Requirement >>
Leaving out the images, transcribe every record below exactly.

(Source information)

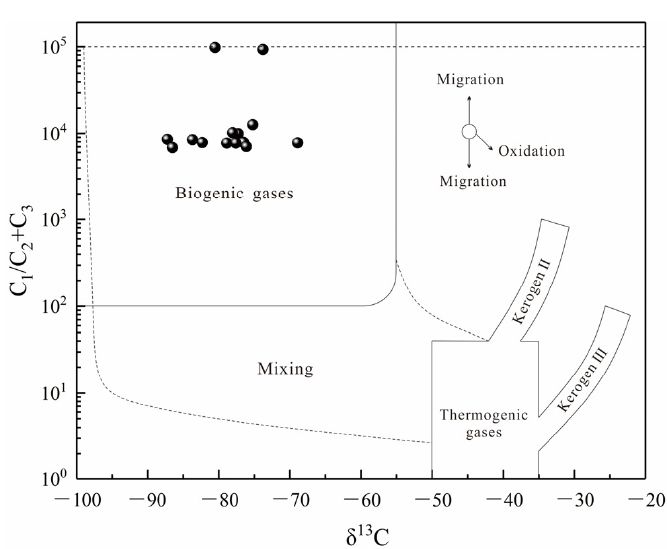
Figure 13. Identification chart of the genetic of CBM.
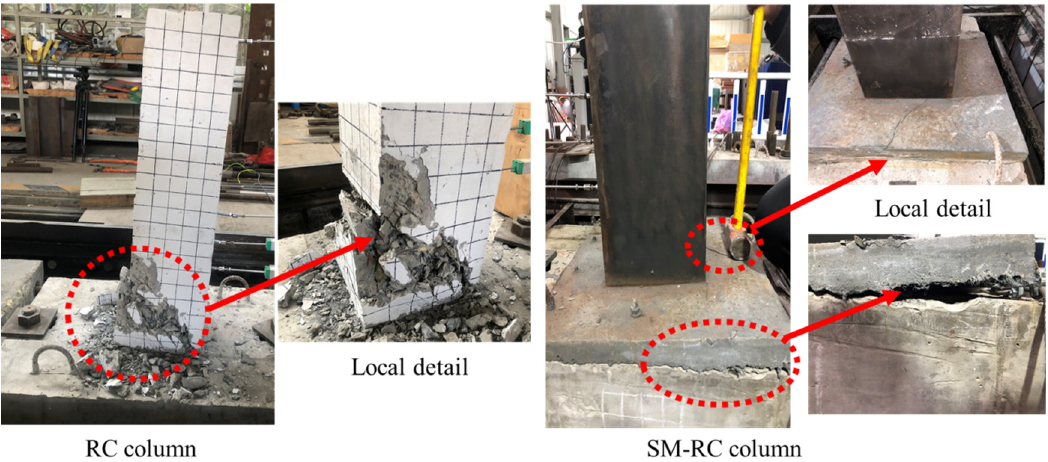
Figure 6. Failure mode of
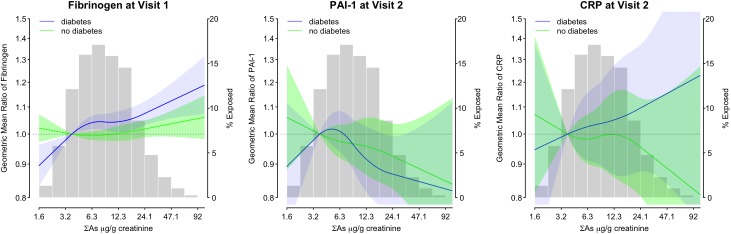
Geometric mean ratios of fibrinogen, PAI-1, and CRP in relation to urine arsenic in the SHS main cohort by diabetes status.Lines represent the geometric mean ratio (GMR) of baseline fibrinogen (left panel), PAI-1 at Visit 2 (center panel), or CRP at Visit 2 (right panel), by log-transformed urine arsenic concentrations (ΣAs, μg/g creatinine), with the 10th percentile (3.6 μg/g creatinine) as the reference. The GMR of baseline fibrinogen concentrations are from a linear mixed model and the GMR of Visit 2 PAI-1, and CRP concentrations are from a linear regression (see statistical methods for details). Arsenic was modeled using restricted quadratic splines of log-transformed urine arsenic (knots at the 10th, 50th, 90th percentiles; 3.6, 8.4, and 22.4 μg/g creatinine, respectively). Models were fully-adjusted for all potential confounders in Model 2 (age, sex, education (no, some, or finished high school), smoking (never, former, current), alcohol drinking (never, former, current), BMI (kg/m2), LDL cholesterol (mg/dL), hypertension (yes/no), eGFR (mL/min/1.73 m2), and study center (AZ, OK, ND/SD).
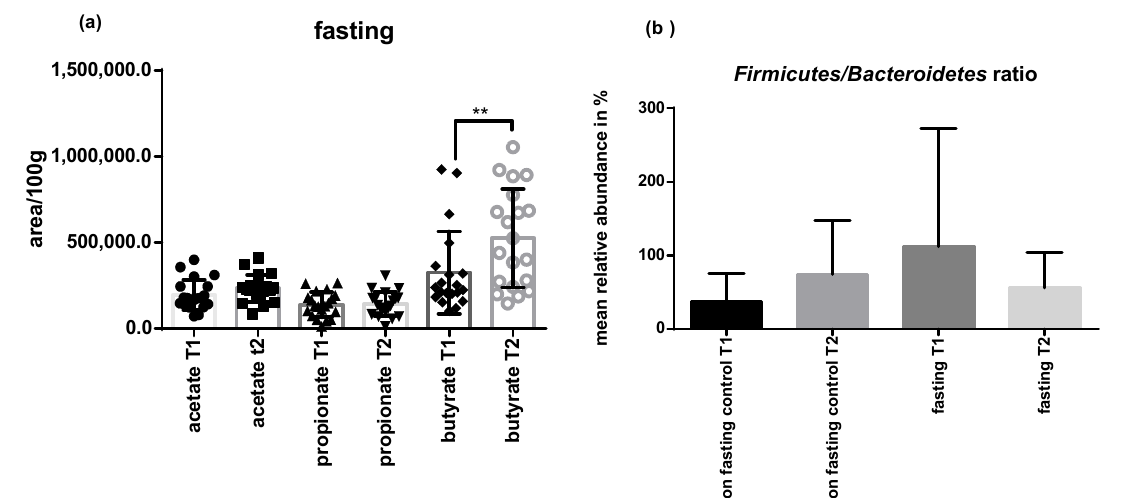
Figure 6. PF increased levels of butyrate and changed Firmicutes/Bacteroidetes ratio. Short-chain fatty acids (SCFAs) amount comparison of fasting group T1 versus T2 ( a ) Firmicutes/Bacteroidetes ratio increased for the non-fasting group and decreased after PF, although not statistically significant ( b ). The results are expressed as mean +/ − SD. Statistical significance was determined using paired t -test for parametric values and Wilcoxon test for nonparametric values.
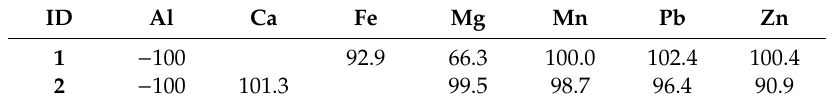
Table 8. Percentage reduction of PTEs from 50 / 50 stabilised moulds compared to raw BOF fine Sludge. ID Al Ca Fe Mg Mn Pb Zn 1 − 615.4 − 2498.7 95.5 96.9 94.2 2 − 916.8 101.6 99.2 100.0 99.7 Table 9. Percentage reduction of PTEs from 70 / 30 stabilised moulds compared to raw BOF fine Sludge. ID Al Ca Fe Mg Mn Pb Zn 1 − 100 92.9 66.3 100.0 102.4 100.4 2 − 100 101.3 99.5 98.7 96.4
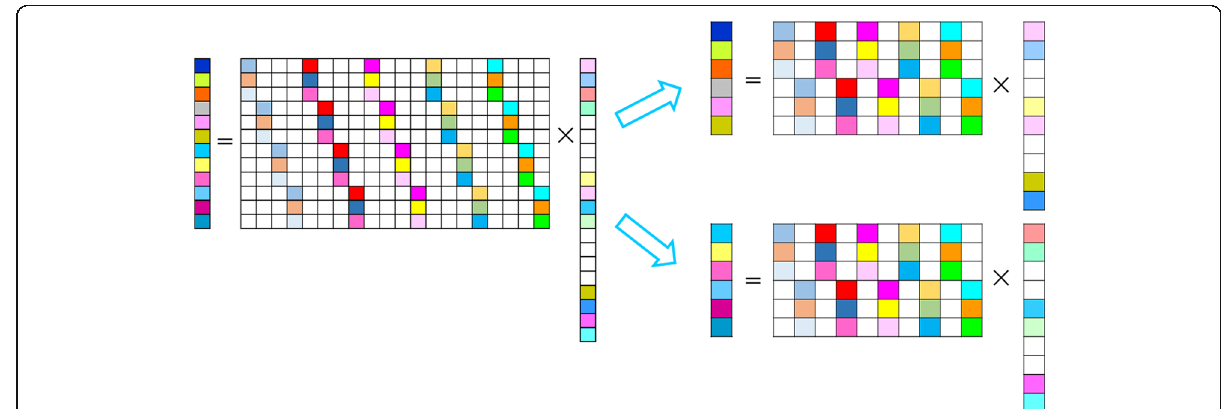
Fig. 2 Dividing a complicated problem into two simple sub-problems, where K = 5, M = 3, N c = 4, and v =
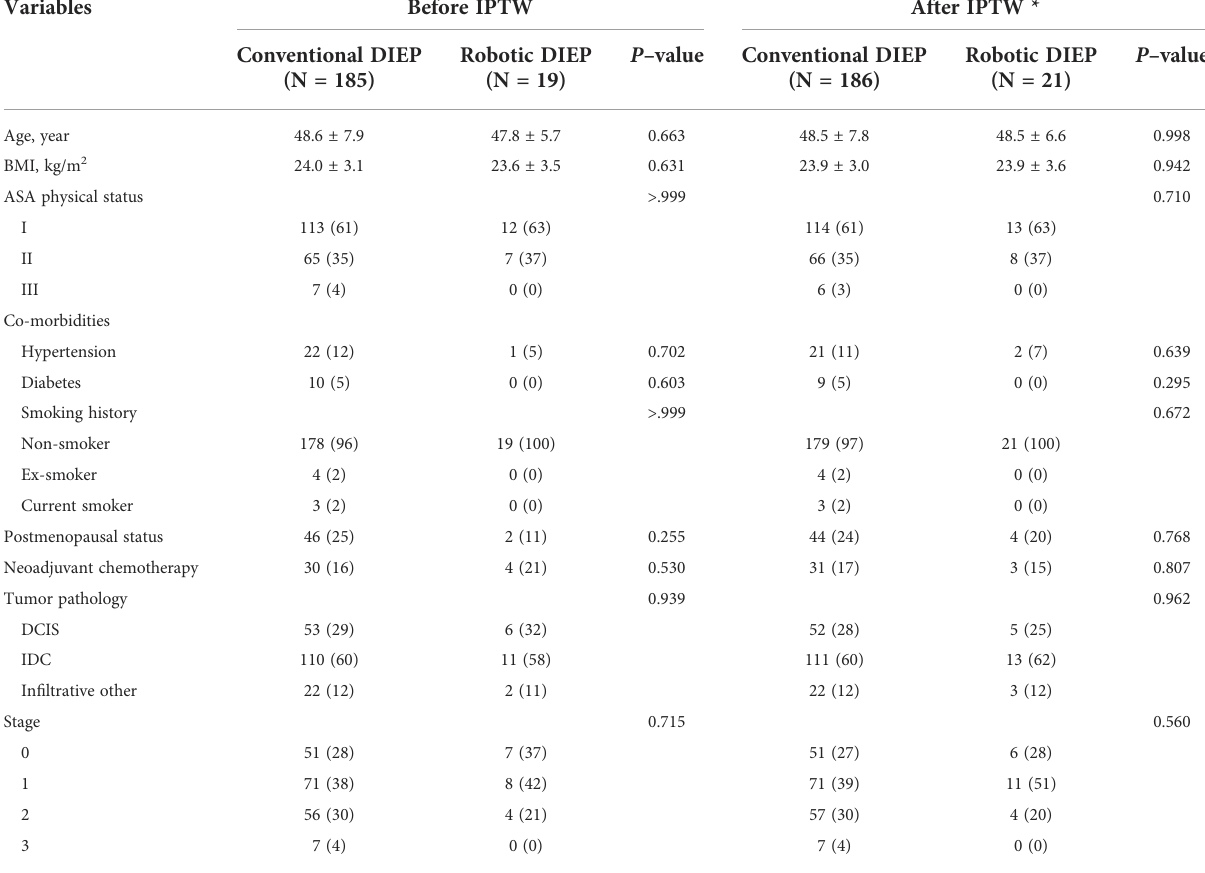
TABLE 1 Demographic characteristics by using Inverse Probability of Treatment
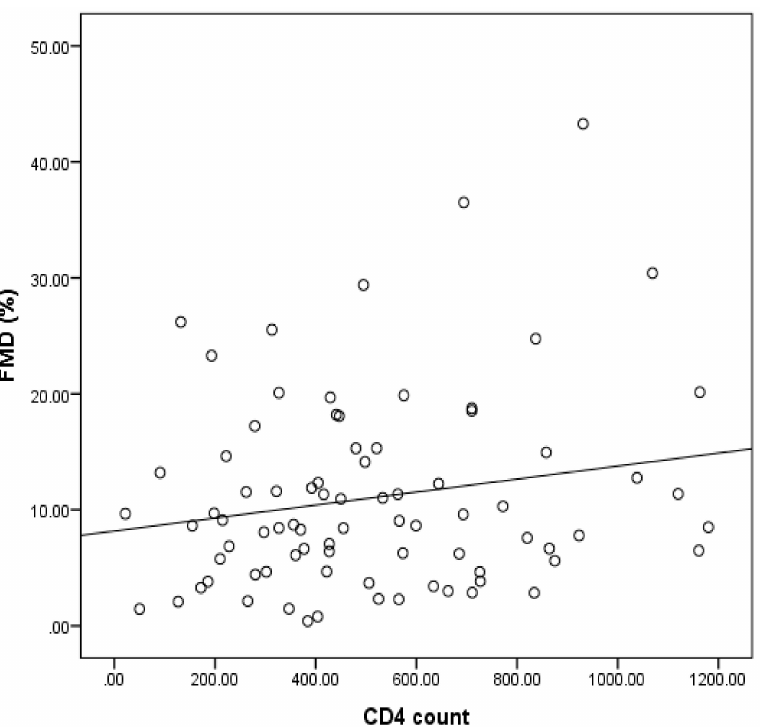
Figure 1. Relationship between FMD (%) and CD4 count on HIV participants on ART. A significant positive correlation ( p < 0.05) between FMD (%) and CD4 count was observed in HIV participants on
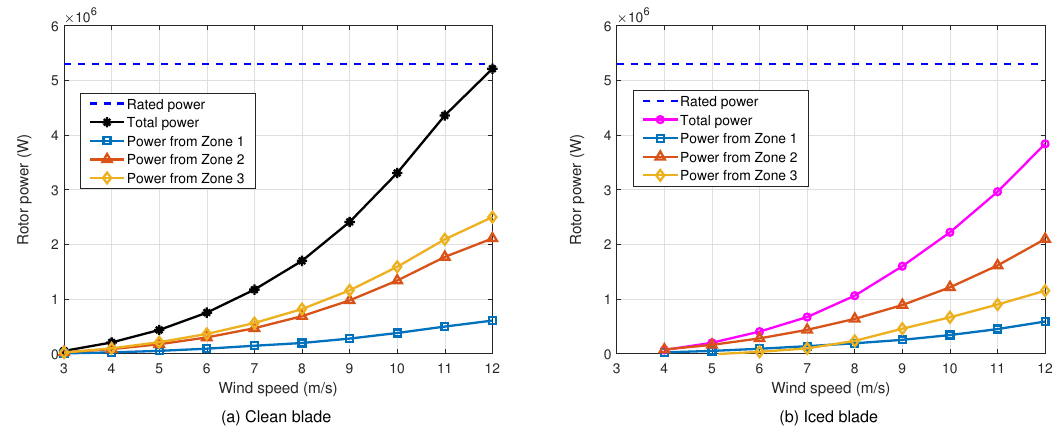
Figure 13. Contribution from different parts of the blade to turbine’s total mechanical power: Clean vs. iced blades (refer Figure 4 for identifying spatial locations of zones 1–3 along the blade).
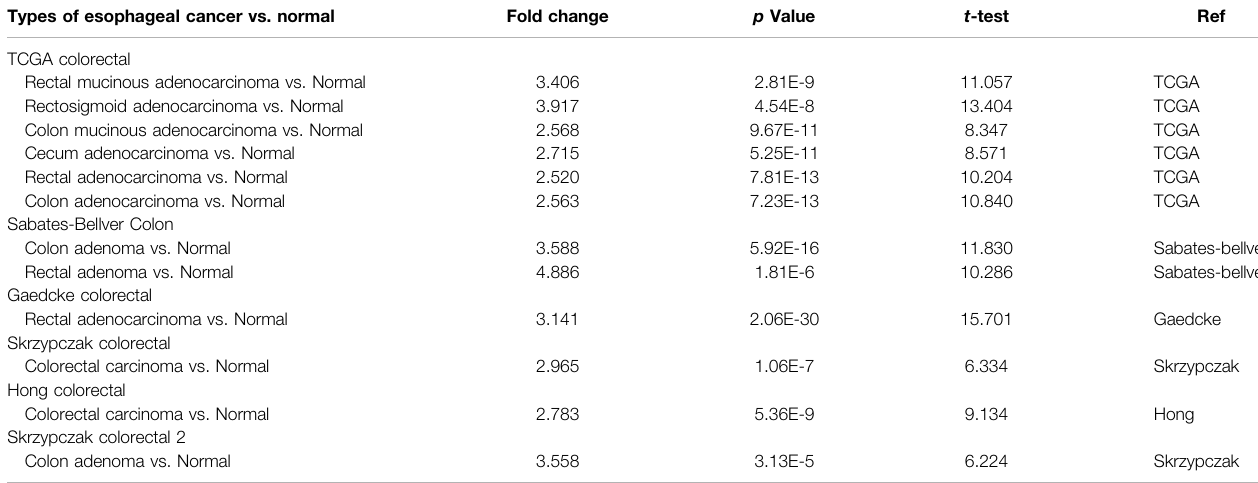
TABLE 1 | The Oncomine database analysis indicated that FATP5 expressions are upregulated in different subtypes of colorectal carcinoma. Types of esophageal cancer vs. normal Fold change p Value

(End Source information)

Problem solution >>
Figure 13. Identification chart of the genetic of CBM.
Figure 6. Failure mode of
Geometric mean ratios of fibrinogen, PAI-1, and CRP in relation to urine arsenic in the SHS main cohort by diabetes status.Lines represent the geometric mean ratio (GMR) of baseline fibrinogen (left panel), PAI-1 at Visit 2 (center panel), or CRP at Visit 2 (right panel), by log-transformed urine arsenic concentrations (ΣAs, μg/g creatinine), with the 10th percentile (3.6 μg/g creatinine) as the reference. The GMR of baseline fibrinogen concentrations are from a linear mixed model and the GMR of Visit 2 PAI-1, and CRP concentrations are from a linear regression (see statistical methods for details). Arsenic was modeled using restricted quadratic splines of log-transformed urine arsenic (knots at the 10th, 50th, 90th percentiles; 3.6, 8.4, and 22.4 μg/g creatinine, respectively). Models were fully-adjusted for all potential confounders in Model 2 (age, sex, education (no, some, or finished high school), smoking (never, former, current), alcohol drinking (never, former, current), BMI (kg/m2), LDL cholesterol (mg/dL), hypertension (yes/no), eGFR (mL/min/1.73 m2), and study center (AZ, OK, ND/SD).
Figure 6. PF increased levels of butyrate and changed Firmicutes/Bacteroidetes ratio. Short-chain fatty acids (SCFAs) amount comparison of fasting group T1 versus T2 ( a ) Firmicutes/Bacteroidetes ratio increased for the non-fasting group and decreased after PF, although not statistically significant ( b ). The results are expressed as mean +/ − SD. Statistical significance was determined using paired t -test for parametric values and Wilcoxon test for nonparametric values.
Table 8. Percentage reduction of PTEs from 50 / 50 stabilised moulds compared to raw BOF fine Sludge. ID Al Ca Fe Mg Mn Pb Zn 1 − 615.4 − 2498.7 95.5 96.9 94.2 2 − 916.8 101.6 99.2 100.0 99.7 Table 9. Percentage reduction of PTEs from 70 / 30 stabilised moulds compared to raw BOF fine Sludge. ID Al Ca Fe Mg Mn Pb Zn 1 − 100 92.9 66.3 100.0 102.4 100.4 2 − 100 101.3 99.5 98.7 96.4
Fig. 2 Dividing a complicated problem into two simple sub-problems, where K = 5, M = 3, N c = 4, and v =
TABLE 1 Demographic characteristics by using Inverse Probability of Treatment
Figure 1. Relationship between FMD (%) and CD4 count on HIV participants on ART. A significant positive correlation ( p < 0.05) between FMD (%) and CD4 count was observed in HIV participants on
Figure 13. Contribution from different parts of the blade to turbine’s total mechanical power: Clean vs. iced blades (refer Figure 4 for identifying spatial locations of zones 1–3 along the blade).
TABLE 1 | The Oncomine database analysis indicated that FATP5 expressions are upregulated in different subtypes of colorectal carcinoma. Types of esophageal cancer vs. normal Fold change p Value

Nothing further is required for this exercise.